In this study, we examined patterns of physician visits and care receipt for breast cancer survivors versus non-cancer controls and whether survivors’ care receipt was associated with the physician mix visited. We found that, over time, survivors see their oncology providers less and their PCPs and other physicians more. Accompanying the decrease in oncology specialist involvement was a decrease in both colorectal cancer screening and mammography for survivors. However, controls’ rates of these services decreased at an equal rate as survivors. In fact, there were no differences in changes over time in care receipt between survivors and controls, so survivors were less likely than controls to receive each preventive service each year (except influenza vaccination in Year 2). Survivors, as expected, were more likely to get mammograms. Because survivors of stage 3 disease may have different projected benefits from these health services, we conducted a sensitivity analysis excluding stage 3 survivors, but the conclusions did not change. Similar to previous research, we found that survivors who visited both a PCP and oncology specialist were most likely to receive appropriate care.6,10,16
That we found consistent statistically significant differences between survivors and controls is due in part to the sample size. However, even small differences are important to the large population affected. Comparing the Year 5 rates for our survivors to the rates of survivors in the Earle et al10
study, our survivors were less likely to receive influenza vaccination (58% vs. 65%), cholesterol screening (33% vs. 48%) and mammography (64% vs. 74%) but more likely to get colorectal cancer screening (23% vs. 17%) and bone densitometry (17% vs. 8%). Importantly, Earle et al10
used a two-year window for care receipt, while we used only one-year. Because the usefulness of certain services annually is debatable, we would not necessarily expect to see high rates of each service each year. Consequently, our analyses focused primarily on comparing rates between survivors and controls and trends over time.

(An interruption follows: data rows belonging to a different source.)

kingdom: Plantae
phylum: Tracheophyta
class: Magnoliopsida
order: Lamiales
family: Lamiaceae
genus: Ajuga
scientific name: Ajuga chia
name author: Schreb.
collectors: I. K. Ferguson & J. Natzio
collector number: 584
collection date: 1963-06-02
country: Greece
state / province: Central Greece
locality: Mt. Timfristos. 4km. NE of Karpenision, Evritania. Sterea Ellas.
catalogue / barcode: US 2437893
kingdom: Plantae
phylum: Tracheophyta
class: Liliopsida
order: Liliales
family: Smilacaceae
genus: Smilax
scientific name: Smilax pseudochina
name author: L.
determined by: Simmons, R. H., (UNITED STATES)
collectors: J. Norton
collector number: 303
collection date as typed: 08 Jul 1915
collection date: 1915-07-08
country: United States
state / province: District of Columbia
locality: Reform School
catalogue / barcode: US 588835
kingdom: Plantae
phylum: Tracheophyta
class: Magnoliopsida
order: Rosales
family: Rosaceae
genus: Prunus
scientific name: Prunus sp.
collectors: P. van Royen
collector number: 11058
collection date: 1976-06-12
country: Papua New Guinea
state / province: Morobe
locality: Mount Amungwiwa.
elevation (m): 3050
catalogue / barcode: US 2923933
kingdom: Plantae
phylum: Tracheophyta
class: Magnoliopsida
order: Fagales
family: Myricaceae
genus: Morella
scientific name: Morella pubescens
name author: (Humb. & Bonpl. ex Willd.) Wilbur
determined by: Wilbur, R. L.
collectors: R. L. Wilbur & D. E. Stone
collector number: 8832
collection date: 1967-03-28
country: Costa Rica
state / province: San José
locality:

While we found differences in care between survivors and controls in the first five years of survivorship, Earle et al10
did not find differences between five-year survivors and controls in their cross-sectional study. In their study, survivors were more likely than controls to receive appropriate care overall. However, when controls were limited to those who had had a mammogram in the year the case was diagnosed, survivors were less likely to have a cervical exam and more likely to have mammography than controls. Controls in our study had to have had a mammogram in the year the survivor was diagnosed because prior screening practices may influence future screening practices, and we know that our survivors each had a mammogram. However, it is important to note that survivors’ mammograms may not have been for screening purposes, so requiring our controls to have had a mammogram provides a “worst case” estimate of how cases compare to controls.
The findings from this study are similar to those from previous research in colorectal cancer using the same design (but no control group).5
In both studies, we found that, over time, oncology specialists are less involved in care, survivors rely exclusively on their PCP more often, and cancer screening decreases. Adding the control group in this study is useful because we found that the decreases in cancer screening are also occurring among non-cancer controls. Whether these decreases in cancer screening are appropriate for either the survivor or control groups is an interesting question.
Our study benefits from the use of the SEER-Medicare dataset. The SEER registries provide population-based case ascertainment with rigorous quality control and inclusion of nearly all cases from the SEER regions. Linking SEER cancer data with Medicare claims provides a powerful combination of clinical and health services utilization data. However, the reliance on claims data also has limitations. For example, we have no record as to why care was not provided, and our study only included Medicare recipients in the fee-for-service program who are 65 or older. The database does not include care that was provided but not billed to Medicare. Further, our sample had limited inclusion of minorities. SEER added four more registries in 2000 to expand its coverage of minority populations, but our cohort of survivors was diagnosed in 1998.
Despite these limitations, the study’s findings have important implications. First, improved coordination between PCPs and oncology specialists in delivering follow-up care is needed. While this study did not examine care by particular oncology specialists and PCPs, it found that survivors followed by both PCPs and oncology specialists were consistently more likely to receive appropriate care. ASCO’s treatment summary and survivorship care plan templates may help facilitate communication across providers;4
however, additional interventions are likely needed. It may be appropriate to allow individual oncology specialists and PCPs to determine who is best suited to follow-up a particular breast cancer survivor. Alternatively, formalized treatment protocols that specify what services oncology specialists should provide and what services PCPs should provide may be required. Care coordination may be facilitated by cancer specialists and PCPs practicing in multispecialty groups. Research on the most efficient approach to follow-up care could help inform these policy decisions.